Evanston Healthcare Insurance

Friday, March 1, 2013

'Sequester' cuts to hit healthcare hard


Expected Medicare payment cuts have hospitals and doctors worried. Public health and medical research programs may suffer a disproportionately - The  effect on areas of the health system already hobbled by years of retrenchment or underfunding, including public health and medical research.

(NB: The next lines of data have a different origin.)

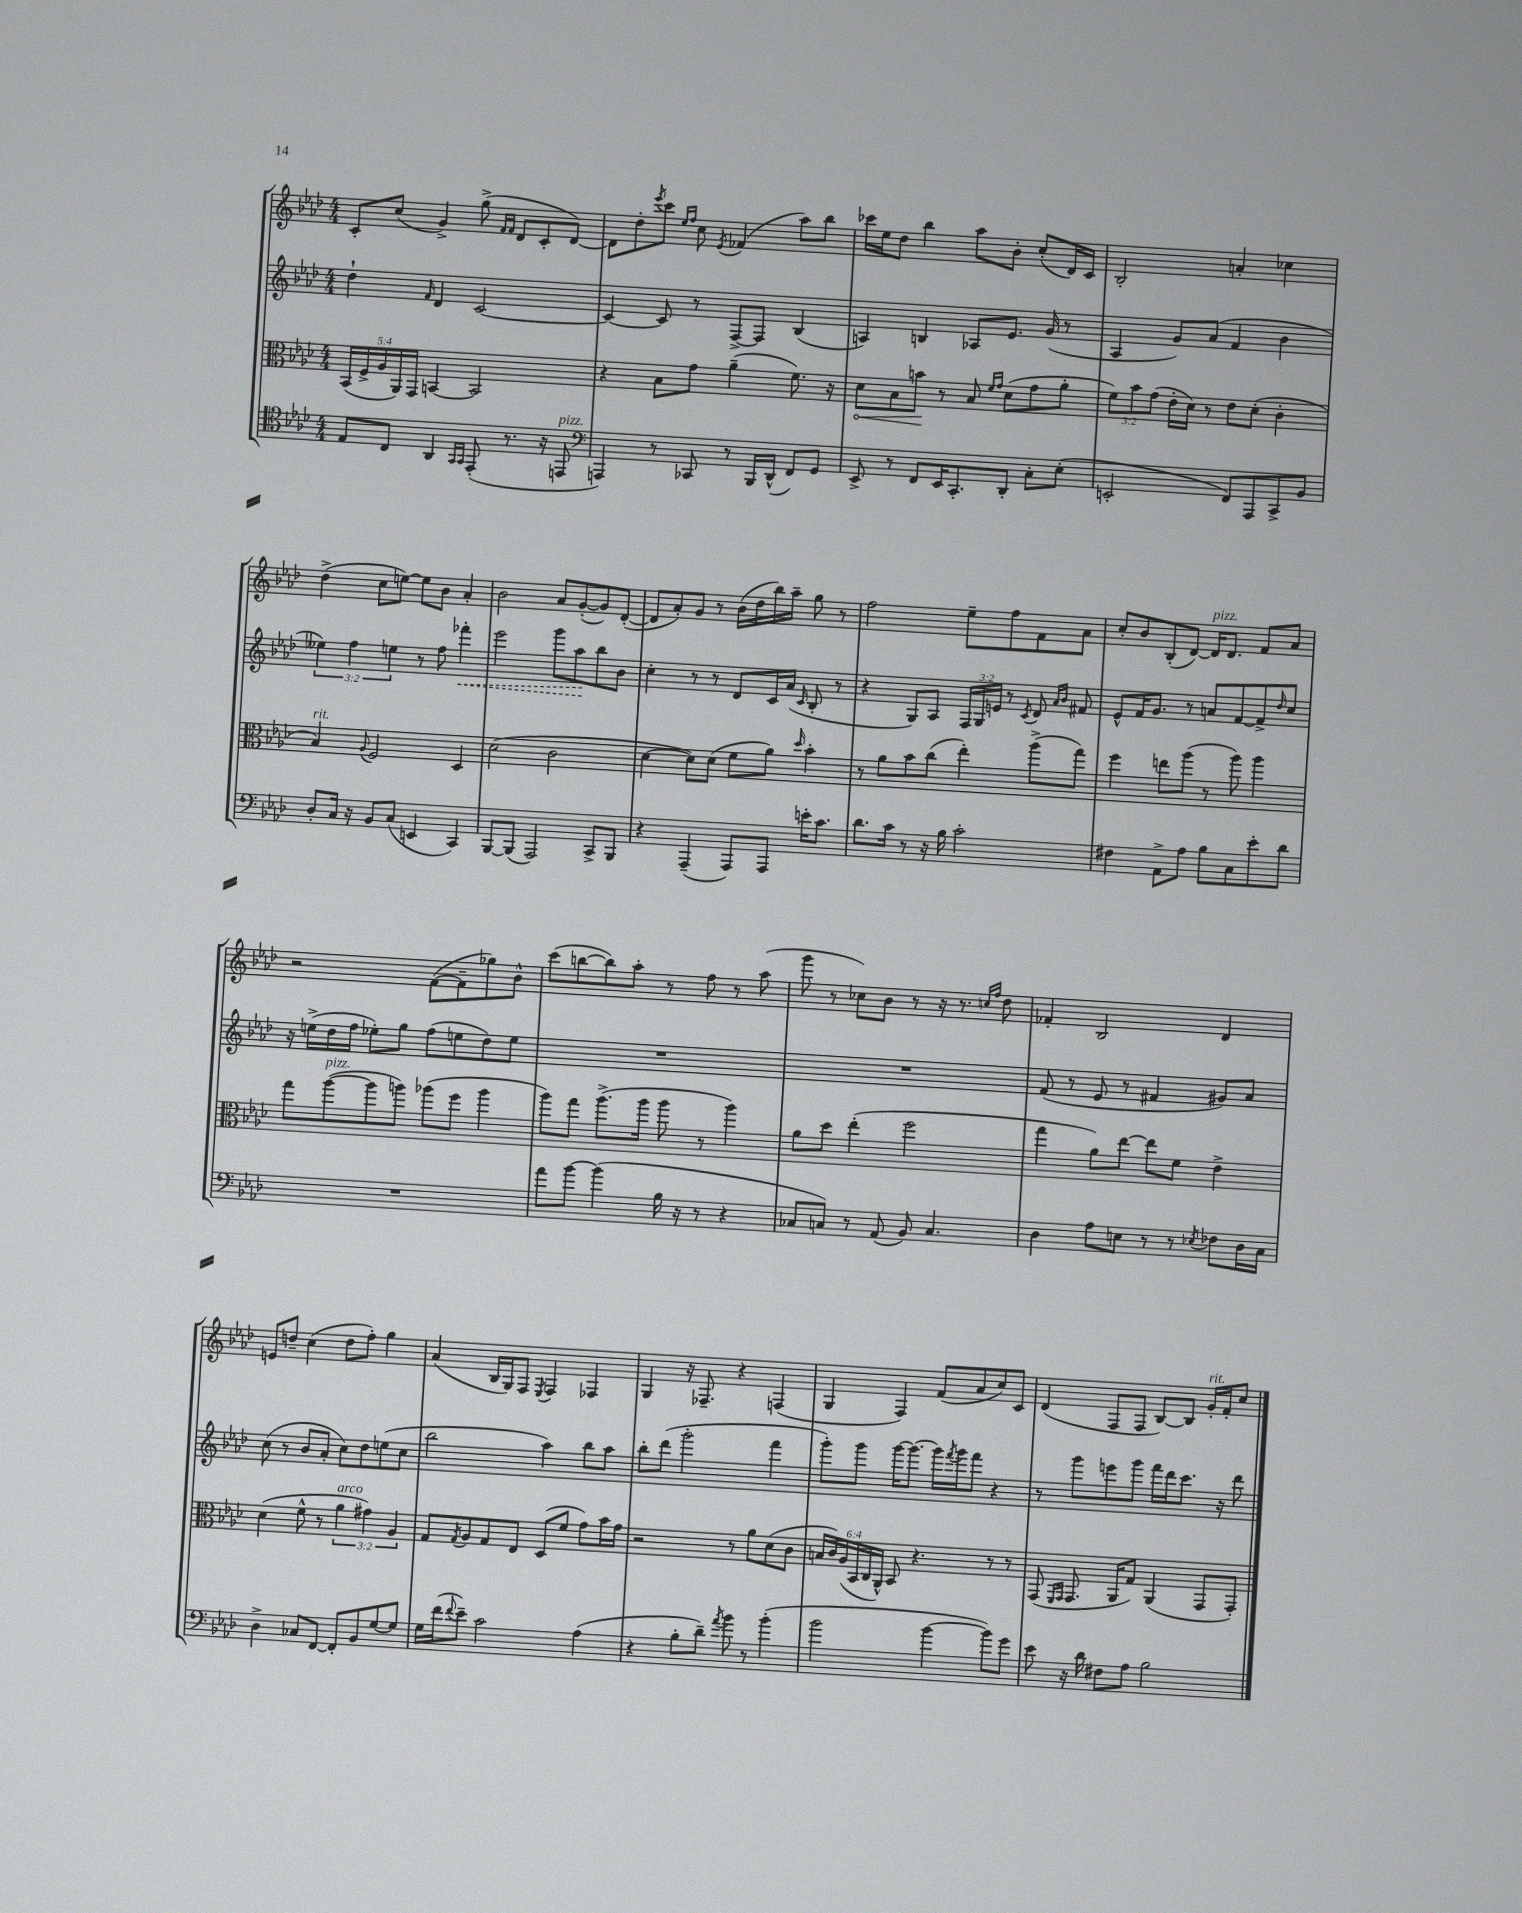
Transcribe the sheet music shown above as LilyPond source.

<<
\new StaffGroup <<
\new Staff = "s0" {
    \clef treble \key aes \major \numericTimeSignature \time 4/4
    c'8-. c''8( g'4->) g''8->( \grace { f'16 f'16 } des'8 c'8-. des'8~) |
    des'8 des''8-. \acciaccatura { ees'''8 } c'''8 \grace { ees''16 f''16 } c''8 \acciaccatura { ees'8 } fes'4( aes''8) bes''8 |
    ces'''16 ees''16 des''8 bes''4 aes''8 bes'8-. c''8-.( des'16) c'16 |
    bes2-. a'4-. ces''4 |
    des''4->( c''8 e''8~) e''8 bes'8 aes'4-. |
    bes'2 aes'8 g'8~-.( g'8) des'8~-.( |
    des'8 aes'8-.) g'8 r8 bes'16( des''16 bes''16) aes''16-- g''8 r8 |
    f''2 ees''8-- f''8 f'8 aes'8 |
    c''8-. bes'8 bes8-.( des'8~) des'16^\markup { \italic "pizz." } des'8. f'8 aes'8 |
    r2 f'8~( f'8-- ges''8) bes'8-^ |
    c'''8( b''8~ b''8) aes''8-. r8 f''8 r8 aes''8( |
    g'''8 r8 ces''8) bes'8 r8 r16 r8. \grace { c''16 f''16 } des''8 |
    fes'4-. bes2 des'4 |
    e'8 d''8-- c''4( d''8 f''8-.) g''4 |
    aes'4( bes16 g16) f8 \acciaccatura { ees8 } f4 fes4 |
    g4 r16 fes8.-- r4 f4( |
    g4 f4) f'8( aes'8 c''8) c'8 |
    des'4( f8 f8 bes8~) bes8 g'16-.^\markup { \italic "rit." } f'16-. c''8 \bar "|." |
}
\new Staff = "s1" {
    \clef treble \key aes \major \numericTimeSignature \time 4/4 \override Staff.TupletNumber.text = #tuplet-number::calc-fraction-text
    des''4-! \grace { f'16 } des'4 c'2~ |
    c'4~ c'8 r8 f8~-> f8 bes4( |
    a4) b4 aes8 ees'8. g'16( r8 |
    aes4 g'8) aes'8( f'4 bes'4 |
    \tuplet 3/2 { eeses''4) f''4 e''4 } r8 f''8 \once \override Hairpin.style = #'dashed-line fes'''4-.\< |
    ees'''2 g'''8 aes''8\! bes''8 bes'8 |
    c''4-. r8 r8 des'8 c'16 aes'16( \grace { c'16 } bes8-. r8 |
    r4 g8) aes8 \tuplet 3/2 { f16 g16 e'16 } r8 \acciaccatura { c'8 } des'8 \grace { aes'16 bes'16 } fis'8 |
    ees'8-^ f'16 g'8. r8 a'8 f'8~ f'8-> \grace { des''16 } c''8 |
    r16 e''16->( des''16 f''16 ees''8-.) g''8 f''8( e''8 des''8) e''8 |
    R1 |
    R1 |
    f'8( r8 ees'8 r8 fis'4 gis'8) aes'8 |
    c''8( r8 bes'8 aes'8-. c''8) des''8 e''8( c''8 |
    bes''2 aes''4) bes''8 aes''8 |
    bes''8-. des'''8( g'''2-. f'''4 |
    g'''8-.) g'''8 g'''16~ g'''8.~ g'''16 \acciaccatura { f'''8 } g'''16 f'''8 r4 |
    r8 g'''8 e'''8 g'''8 f'''16 des'''16 c'''8. r16 des'''8 \bar "|." |
}
\new Staff = "s2" {
    \clef alto \key aes \major \numericTimeSignature \time 4/4 \override Staff.TupletNumber.text = #tuplet-number::calc-fraction-text
    \tuplet 5/4 { bes,16( f16-> aes16 aes,16) g,16 } b,4~ b,2 |
    r4 bes8 g'8 aes'4--( f'8.) r16 |
    \once \override Hairpin.circled-tip = ##t des'8\< bes8 b'8\! r8 bes8 \grace { f'16 g'16 } des'8( g'8 aes'8-. |
    \tuplet 3/2 { f'8) bes'8 g'8( } ees'16-. des'16) r8 ees'8 des'8-.( c'4-. |
    bes4^\markup { \italic "rit." }) \appoggiatura { aes8 } f2 des4 |
    des'2( c'2 |
    des'4~ des'8) des'8( f'8 aes'8) \grace { des''16 } bes'4-. |
    r8 aes'8 bes'8 c''8( ees''4-.) aes''8->( g''8) |
    f''4 e''8 aes''8( r8 aes''8) aes''4 |
    g''8 aes''8~^\markup { \italic "pizz." }( aes''8 a''8) aes''8( f''8 aes''4 |
    aes''8) g''8 aes''8.->( aes''16 aes''8 r8 aes''4) |
    aes'8 des''8 ees''4-.( f''2 |
    g''4 aes'8) ees''8~ ees''8 f'8 ees'4-> |
    des'4( f'8-^ r8 \tuplet 3/2 { aes'4^\markup { \italic "arco" } gis'4) aes4 } |
    g8 \acciaccatura { g8 } aes8 g8 ees8 des8( f'8 g'8) bes'16 g'16 |
    r2 r8 aes'8 des'8( c'8 |
    \tuplet 6/4 { b16 c'16) aes16( bes,16 c16 aes,16-^) } bes,8 r4. r8 r8 |
    g,8( \grace { f,16 g,16 } g,8. aes,16 g8) aes,4( g,8 g,8-.) \bar "|." |
}
\new Staff = "s3" {
    \clef tenor \key aes \major \numericTimeSignature \time 4/4
    ees8 c8 aes,4 \grace { g,16 g,16 } ees,8-.( r8. r16 e,8^\markup { \italic "pizz." } |
    \clef bass a,,4) r8 ces,8 r8 bes,,16 des,16-^( f,8) g,8 |
    ees,8-> r8 f,8 ees,16 c,8.-. des,8-. c8-. ees8-.( |
    e,2-. f,8) aes,,8 c,8-> bes,8 |
    des8-. c16 r16 bes,8 c8( e,4 c,4) |
    bes,,8~ bes,,8( aes,,2) c,8-> bes,,8 |
    r4 aes,,4--( aes,,8) aes,,8 e'16-. c'8. |
    des'8. c'16 r8 r16 bes16 c'2-. |
    fis4 aes,8-> aes8 bes8 c8 ees'8-. des'8 |
    R1 |
    aes'8 bes'8~ bes'4( bes16 r16 r8 r4 |
    ces8 c8) r8 aes,8( bes,8) c4. |
    des4 aes8 e8 r8 r8 \acciaccatura { ees8 } fes8 des16 c16 |
    des4-> ces8 f,8~ f,8-. bes,8 g8~ g8 |
    g16 f'16( \appoggiatura { f'8 } ees'8--) c'2 aes4( |
    r4 bes8-. des'8--) \acciaccatura { aes'8 } bes'8 r8 bes'4-.( |
    bes'2 bes'4~ bes'8) g'8 |
    ees'8 r16 des'16 fis8 aes8 bes2 \bar "|." |
}
>>
>>
\layout { \context { \Score \remove "Bar_number_engraver" } }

Although the Medicare program will account for the largest chunk of dollars cut from healthcare simply because of its great size, the scheduled 2% reduction in its payments to doctors and hospitals is significantly smaller than what many public health and research programs face.
Laboratories at major universities and medical centers are already laying off scientists, even before the latest round of cuts is scheduled to take effect. And local public health officials, hit by years of cutbacks, are scaling back immunization campaigns and other efforts to track and control infectious diseases.
"They are doing cuts on top of cuts on top of cuts," said Eric Hoffman, director of the Center for Genetic Medicine Research at Children's National Medical Center in Washington. Hoffman's labs have had to delay several major projects, including new research into muscular dystrophy in children.
Also threatened are new initiatives sparked by public health crises such as mass shootings — which have generated calls for strengthening the nation's mental health system — and outbreaks of food-borne illness.
Compounding the challenges is a lack of direction from Washington. Obama administration health officials have provided little guidance about how they plan to implement many of the cutbacks and when precisely they will hit.